So, 11,000km, 9 countries, 87 days, countless new friends and we are having the most fantastic time.
Sudan is truly an amazing country, although to be honest I’m not sure exactly why. I keep reminding myself that I’m in Sudan, and when I do a huge smile spreads across my face. The Sudanese people are wonderful and their legendary hospitability can be quite humbling at times. The landscape is nothing but desert bisected only by a kilometre wide strip of date palms that surround the Nile which makes for a remarkable sight. But what makes Sudan really special is the remoteness of it, the ability to get away from everyone else and feel like we are the only people in Africa. We have been able to find some spectacular wild camping spots and have spent the evenings watching the sunset drinking tea (or whisky), star gazing and feeling like we are the luckiest people alive.
The best way to demonstrate Sudan is with a story of the people who we have met along the way. The story starts at the end of a very long day driving while we were looking for somewhere to camp. After endless miles we finally saw a grove of date palms where we thought we might be able to hide ourselves for the night. We drove to the village to ask permission, and after some classic miming and drawing in the sand they understood what we wanted, but insisted instead that we camp in the village chiefs private date palm orchard. He actually first invited us to stay with him and his family although we felt this would be too much of an imposition. Having parked Brenda up and set up the roof tent, the kitchen and the hammock we looked over to see our neighbour standing at the fence shaking with excitement. He was barely able to control himself and kept crawling under the fence to meet us. After a while we decided to offer him some food, at which point his enthusiasm got the better of him he proclaimed he would move in and sleep with us next to the car. Oddly we didn’t actually see him again after that so maybe the village chief told him to leave us alone, either way it was a wonderful example of Sudanese hospitability. The orchard was full of hundreds of birds, some of which were a beautiful green and gold colour, and the dawn chorus the next morning was really something special. We ended up giving the village chief one of our ‘Camden Town to Cape Town’ t-shirts as a gift for his generosity.
We have seen many fantastic sights in Northern Sudan, including lots of pyramids and temples as old as those in Egypt and the Middle East, and while they may not be as grand, the settings and the lack of tourists and tourism infrastructure make them lots more fun to visit than anything to date.
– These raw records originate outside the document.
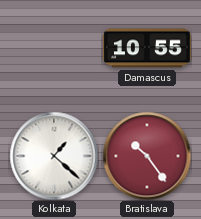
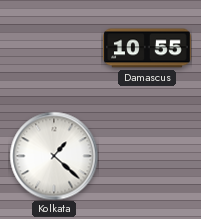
Bratislava: 10:24 -> none
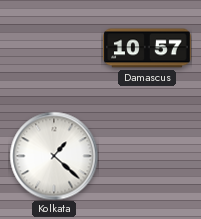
Damascus: 10:55 -> 10:57
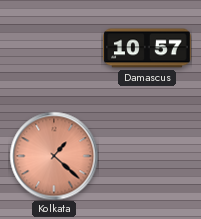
Kolkata dial: white -> salmon
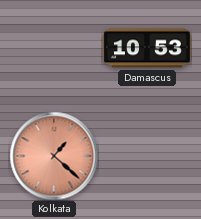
Damascus: 10:57 -> 10:53
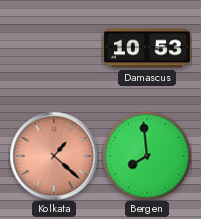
Bergen: none -> 7:59
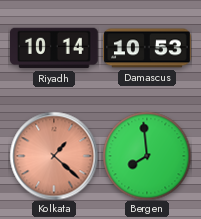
Riyadh: none -> 10:14
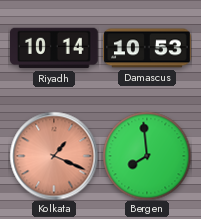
Kolkata: 1:22 -> 1:19
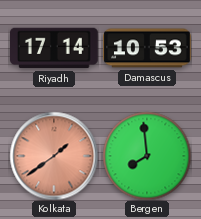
Riyadh: 10:14 -> 17:14
Kolkata: 1:19 -> 1:39
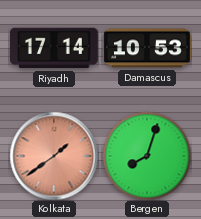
Bergen: 7:59 -> 8:03
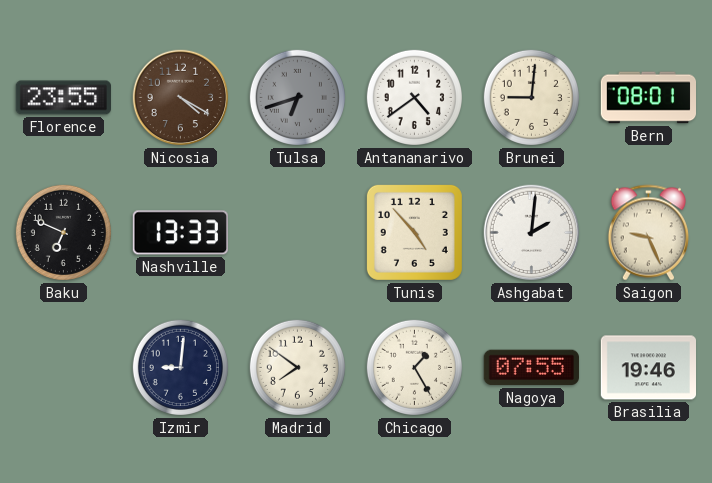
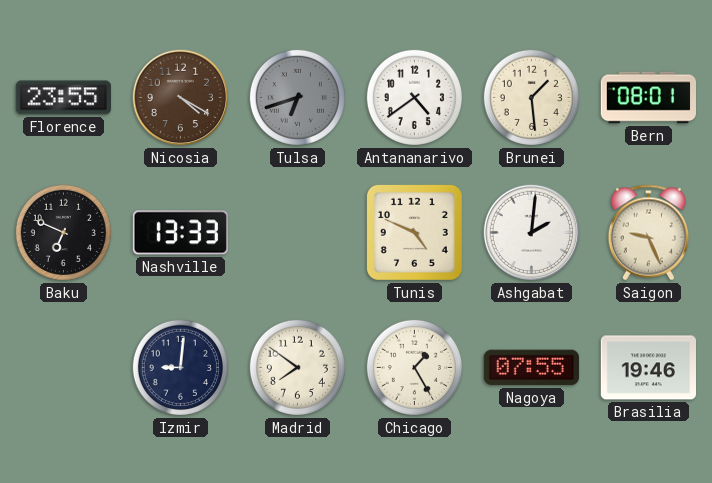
Brunei: 9:01 -> 1:29
Tunis: 4:53 -> 4:49
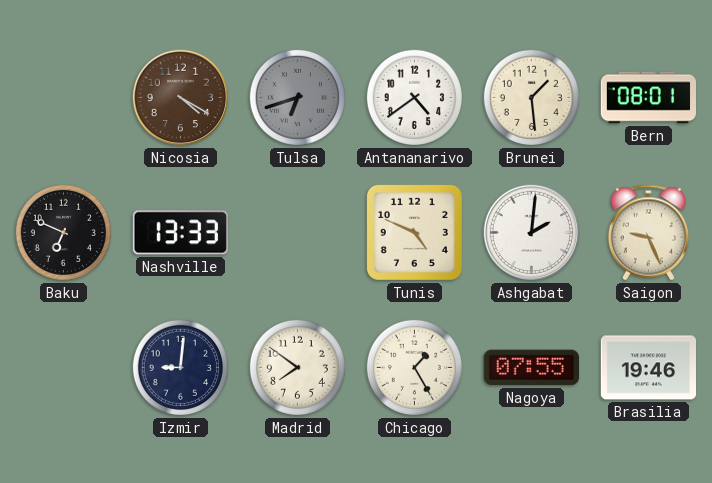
Florence: 23:55 -> none
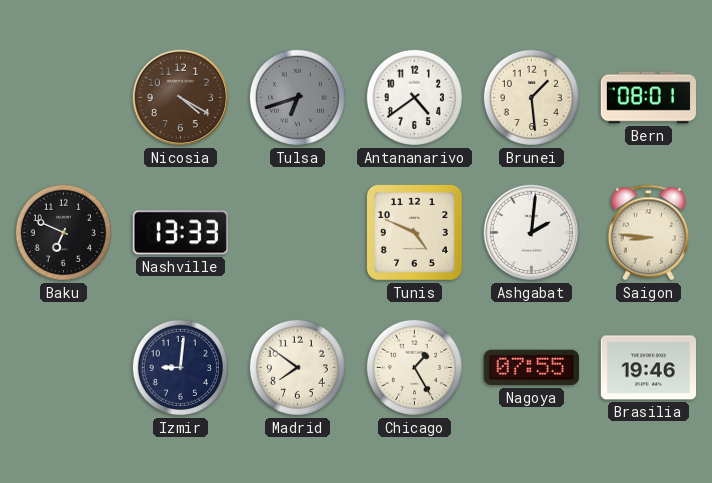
Saigon: 9:26 -> 8:46
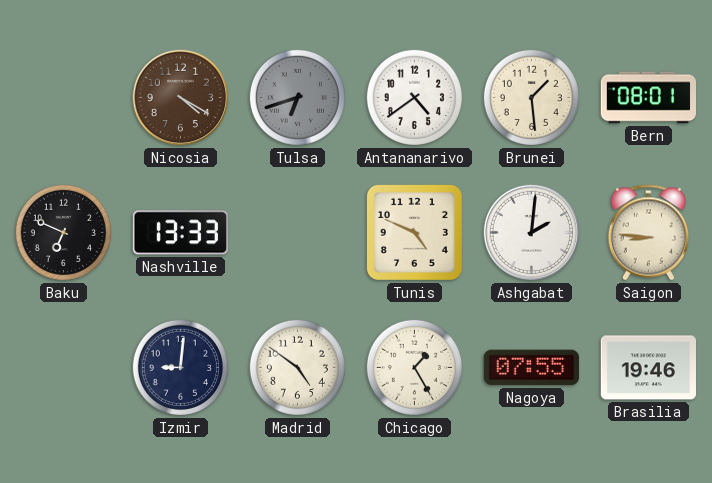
Madrid: 7:51 -> 4:51
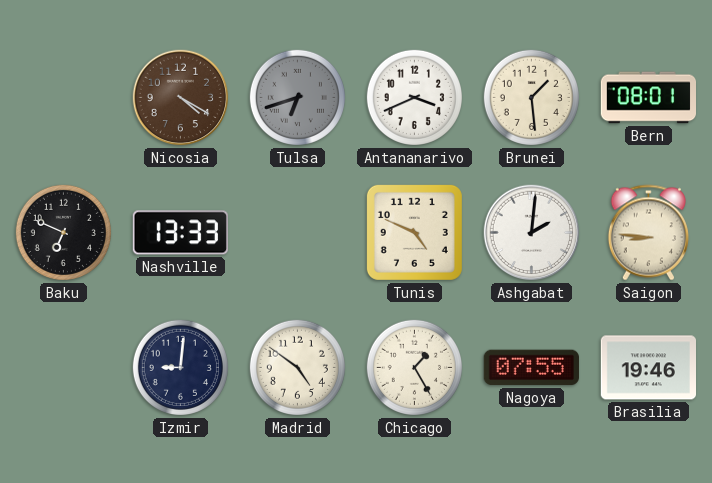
Antananarivo: 4:39 -> 3:41
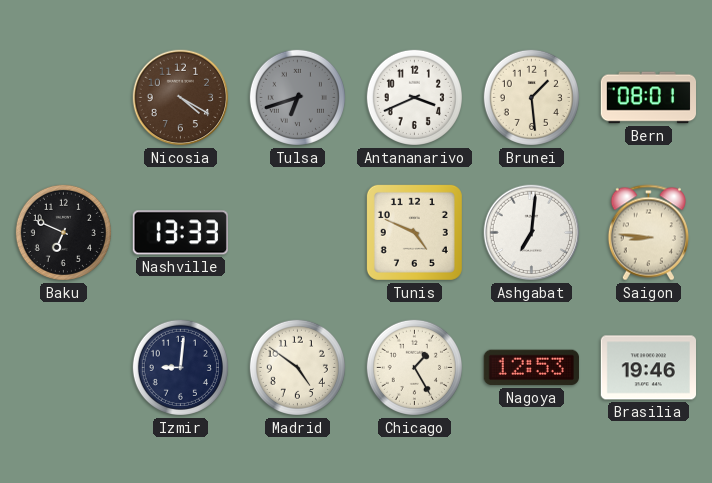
Ashgabat: 2:01 -> 7:01
Nagoya: 07:55 -> 12:53
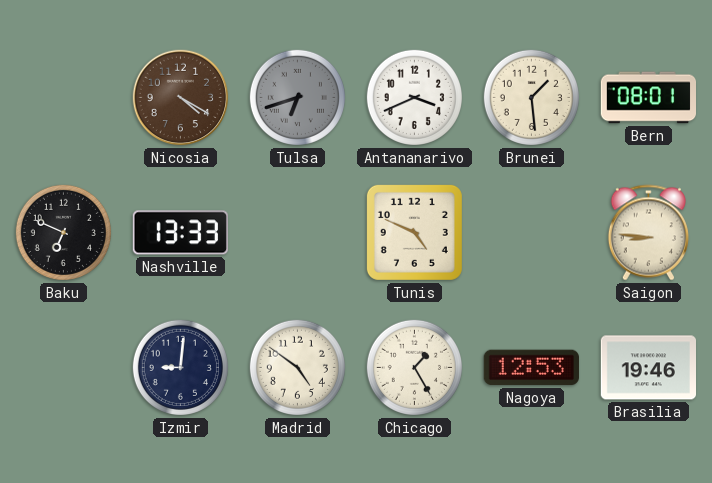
Ashgabat: 7:01 -> none
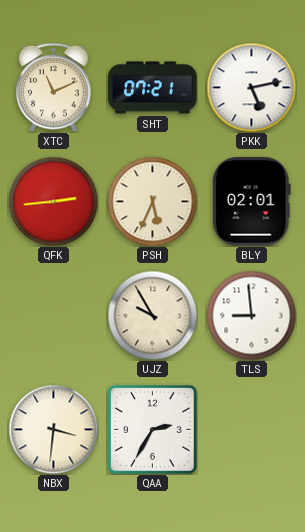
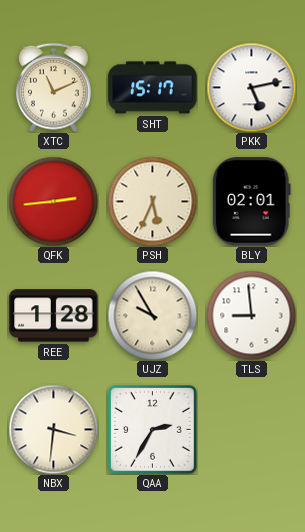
SHT: 07:21 -> 15:17
REE: none -> 1:28
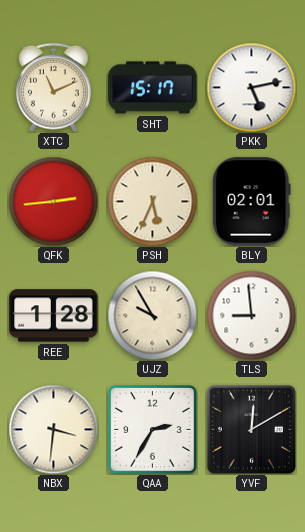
YVF: none -> 12:10
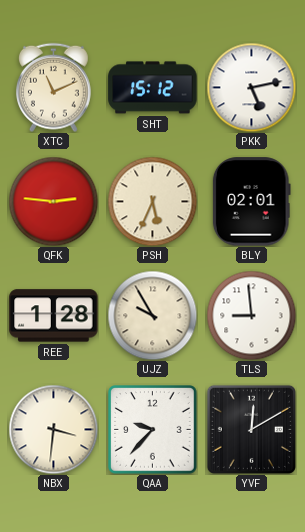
SHT: 15:17 -> 15:12
QFK: 2:44 -> 2:46
QAA: 2:35 -> 9:37
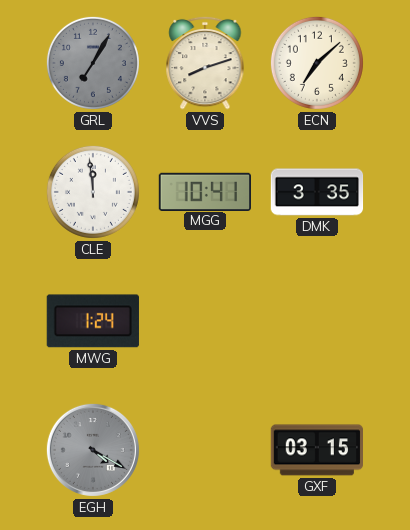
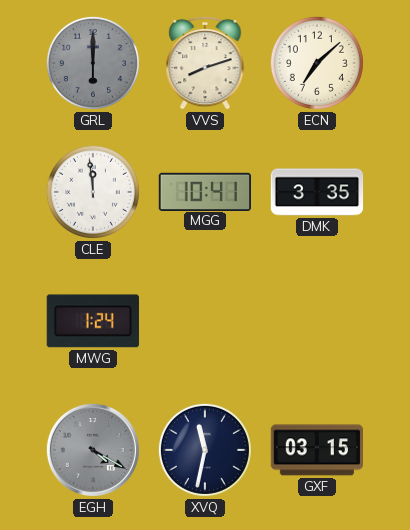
GRL: 7:05 -> 6:00
XVQ: none -> 11:32
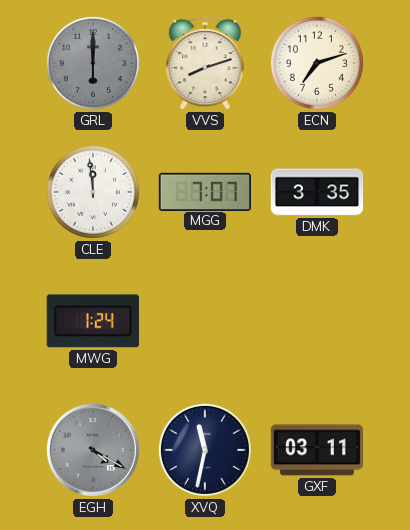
ECN: 7:08 -> 7:12
MGG: 10:41 -> 7:07
GXF: 03:15 -> 03:11
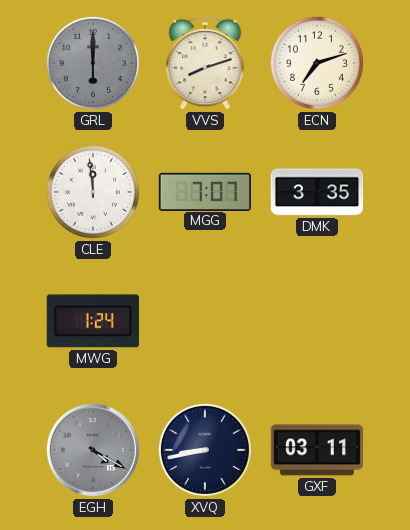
XVQ: 11:32 -> 8:43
We arrived in Khartoum yesterday with a mission of picking up a camera which Si had DHL’d from England to replace mine (big thanks to Si for that one). I won’t go into the long story of the trouble we have had, but can sum it up by saying that the level of bureaucracy in Sudan can rival anything Egypt has to offer. It has taken 2 days, countless taxi’s and lots of arguing until we finally managed to get towards the end of the process. The final thing left to do was to pay a SU£23 holding fee, however by this point we had run out of cash (We had already argued the import customs duty down from SU£2200 to SU£170, and had engaged in a big argument with the fixer about his cut) so believing this ‘holding fee’ to be another scam we dug in our heels and refused to pay, instead opting to wait around for something else to happen (it was a staggering 47 degrees in Khartoum today so this show of protest took a lot of determination). A standoff ensued between us and the fixer until eventually we went to the policeman to ask if we could have our parcel (futile as this was). More machine gun Arabic, more arguing, more being told to leave until we were ushered away with nothing gained. Standing there wondering if indeed we should pay up, we were interrupted by a Sudanese guy who walked over and paid our holding fee for us, dismissing our profuse thanks with ‘this is Sudan and you are most welcome’.
As I said, Sudan really is a remarkable place.